Genre: Non-fiction, autobiography, journey, drugs, self-discovery.
This is the self discovery story of young adult author Jack Gantos and his journey from St. Croix to New York in a small ship with 2,000 pounds of hashish. Gantos successfully makes the journey, only to be caught. He concludes his story with the harsh details of prison life, unromantic and raw. Gantos tells how he escaped, and the change which happened within him.
Here is an excerpt from the novel:
"The prisoner in the photograph is me. The ID number is mine. The photo was taken in 1972 at the medium-security Federal Correctional Institution in Ashland, Kentucky. I was twenty-one years old and had been locked up for a year already -- the bleakest year of my life -- and I had more time ahead of me.
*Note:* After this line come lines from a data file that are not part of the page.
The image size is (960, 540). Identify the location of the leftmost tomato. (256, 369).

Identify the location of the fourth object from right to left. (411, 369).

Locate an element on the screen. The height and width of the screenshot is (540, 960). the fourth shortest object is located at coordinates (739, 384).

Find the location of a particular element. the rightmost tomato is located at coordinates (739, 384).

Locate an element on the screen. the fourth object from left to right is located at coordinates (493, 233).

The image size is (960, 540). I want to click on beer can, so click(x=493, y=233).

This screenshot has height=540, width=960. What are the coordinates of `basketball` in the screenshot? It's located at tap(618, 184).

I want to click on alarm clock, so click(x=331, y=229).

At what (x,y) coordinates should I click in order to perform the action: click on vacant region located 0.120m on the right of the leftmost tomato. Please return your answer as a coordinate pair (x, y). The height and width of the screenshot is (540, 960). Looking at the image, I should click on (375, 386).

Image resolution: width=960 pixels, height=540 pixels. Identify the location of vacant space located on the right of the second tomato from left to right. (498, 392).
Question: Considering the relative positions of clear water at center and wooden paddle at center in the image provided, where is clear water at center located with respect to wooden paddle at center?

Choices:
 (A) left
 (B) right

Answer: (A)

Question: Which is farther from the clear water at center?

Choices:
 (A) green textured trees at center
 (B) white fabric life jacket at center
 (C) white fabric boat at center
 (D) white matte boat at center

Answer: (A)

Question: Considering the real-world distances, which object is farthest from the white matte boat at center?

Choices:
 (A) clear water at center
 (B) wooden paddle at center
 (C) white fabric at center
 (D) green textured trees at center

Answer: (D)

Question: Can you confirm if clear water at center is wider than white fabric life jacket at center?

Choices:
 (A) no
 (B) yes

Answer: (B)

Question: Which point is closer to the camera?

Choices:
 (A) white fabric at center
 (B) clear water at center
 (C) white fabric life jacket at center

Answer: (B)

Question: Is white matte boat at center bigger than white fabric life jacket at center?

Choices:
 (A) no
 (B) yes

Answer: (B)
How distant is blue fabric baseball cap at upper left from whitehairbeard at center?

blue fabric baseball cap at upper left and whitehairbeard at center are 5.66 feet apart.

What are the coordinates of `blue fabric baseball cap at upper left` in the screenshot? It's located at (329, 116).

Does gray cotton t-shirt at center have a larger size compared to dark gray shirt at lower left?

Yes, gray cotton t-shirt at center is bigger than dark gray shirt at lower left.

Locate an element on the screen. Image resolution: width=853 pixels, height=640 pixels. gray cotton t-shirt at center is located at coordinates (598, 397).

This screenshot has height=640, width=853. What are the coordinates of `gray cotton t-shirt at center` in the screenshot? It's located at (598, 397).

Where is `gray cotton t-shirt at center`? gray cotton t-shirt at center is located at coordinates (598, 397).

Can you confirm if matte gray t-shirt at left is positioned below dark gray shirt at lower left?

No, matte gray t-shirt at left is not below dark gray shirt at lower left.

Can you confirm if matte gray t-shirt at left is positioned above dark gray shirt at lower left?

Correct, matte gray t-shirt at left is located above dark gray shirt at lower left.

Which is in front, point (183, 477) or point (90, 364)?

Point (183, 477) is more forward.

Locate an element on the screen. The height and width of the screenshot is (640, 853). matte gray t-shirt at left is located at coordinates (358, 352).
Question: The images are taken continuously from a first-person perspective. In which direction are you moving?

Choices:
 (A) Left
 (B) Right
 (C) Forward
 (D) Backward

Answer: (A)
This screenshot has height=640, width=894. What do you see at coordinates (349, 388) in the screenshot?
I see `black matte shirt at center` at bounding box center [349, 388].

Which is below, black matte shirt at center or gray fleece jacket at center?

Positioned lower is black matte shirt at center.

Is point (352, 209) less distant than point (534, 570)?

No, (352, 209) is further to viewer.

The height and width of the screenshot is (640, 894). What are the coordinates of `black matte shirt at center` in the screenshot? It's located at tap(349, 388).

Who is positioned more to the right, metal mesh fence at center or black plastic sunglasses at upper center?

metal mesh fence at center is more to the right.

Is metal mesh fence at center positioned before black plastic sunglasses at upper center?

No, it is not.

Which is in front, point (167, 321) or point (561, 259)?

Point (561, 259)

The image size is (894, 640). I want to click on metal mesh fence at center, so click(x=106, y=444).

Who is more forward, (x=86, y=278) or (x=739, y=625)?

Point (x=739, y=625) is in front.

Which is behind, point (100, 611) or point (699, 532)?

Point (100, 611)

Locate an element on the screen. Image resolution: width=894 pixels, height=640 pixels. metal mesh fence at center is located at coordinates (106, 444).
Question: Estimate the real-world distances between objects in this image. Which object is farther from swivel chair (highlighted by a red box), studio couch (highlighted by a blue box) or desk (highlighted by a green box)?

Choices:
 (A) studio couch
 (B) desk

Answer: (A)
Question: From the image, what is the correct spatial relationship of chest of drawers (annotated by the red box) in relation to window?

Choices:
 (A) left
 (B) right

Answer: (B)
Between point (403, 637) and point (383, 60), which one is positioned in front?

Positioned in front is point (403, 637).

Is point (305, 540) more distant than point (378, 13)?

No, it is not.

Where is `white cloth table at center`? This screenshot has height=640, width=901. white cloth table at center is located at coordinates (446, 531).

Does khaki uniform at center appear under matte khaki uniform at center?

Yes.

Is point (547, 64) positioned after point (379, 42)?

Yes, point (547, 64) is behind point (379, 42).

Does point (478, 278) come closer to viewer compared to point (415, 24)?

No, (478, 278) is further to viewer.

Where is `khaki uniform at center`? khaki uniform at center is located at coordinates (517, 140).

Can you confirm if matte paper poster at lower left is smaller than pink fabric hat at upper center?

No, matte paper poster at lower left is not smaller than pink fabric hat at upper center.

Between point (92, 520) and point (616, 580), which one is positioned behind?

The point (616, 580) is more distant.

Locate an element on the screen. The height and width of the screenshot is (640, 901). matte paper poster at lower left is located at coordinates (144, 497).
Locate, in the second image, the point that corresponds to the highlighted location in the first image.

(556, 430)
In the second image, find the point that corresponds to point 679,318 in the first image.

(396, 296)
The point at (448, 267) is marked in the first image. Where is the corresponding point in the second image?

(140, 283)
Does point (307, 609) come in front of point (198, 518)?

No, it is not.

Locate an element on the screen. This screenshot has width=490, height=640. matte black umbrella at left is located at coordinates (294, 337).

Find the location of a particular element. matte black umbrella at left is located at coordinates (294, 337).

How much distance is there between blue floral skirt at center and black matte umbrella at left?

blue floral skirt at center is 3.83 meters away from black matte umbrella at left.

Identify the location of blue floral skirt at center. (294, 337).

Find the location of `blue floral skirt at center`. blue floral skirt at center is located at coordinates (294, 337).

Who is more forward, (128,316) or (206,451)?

At the time this picture was taken I weighed 125 pounds. When I look at my face in the photo I see nothing but the pocked mask I was hiding behind. I parted my hair down the middle and grew a mustache in order to look older and tougher, and with the greasy prison diet (salted chicken gizzards in a larded gravy, chicken wings with oily cheese sauce, deep-fried chicken necks), and the stress, and the troubled dreams of capture and release, there was no controlling the acne. I was overmatched."
I also found the following activity helpful for teaching this book:
"I have learned this: it is not what one does that is wrong, but what one becomes as a consequence of it.” How does this quote from Oscar Wilde (found on the epigraph page) reflect the major theme of this book? How does Gantos change as a result of what he has done wrong? What does he “become” that might not have happened without his experiences in prison?
This is my response to this activity. Gantos, in the book, buried a stash of drugs in central park before he goes to his sentencing. He plans to dig the drugs back up once he is out of prison and returns to his normal life. After Gantos is let out of prison, he goes to the water fountain in central park, near the burial spot. He knows the exact number of steps he must take from that water fountain to retrieve the drugs. But, he does not go toward the drugs, deciding, "My heart wasn't in it. I would not let myself make that kind of mistake again...what remains of the rotted hash is hidden in the hole I dug for it" (200).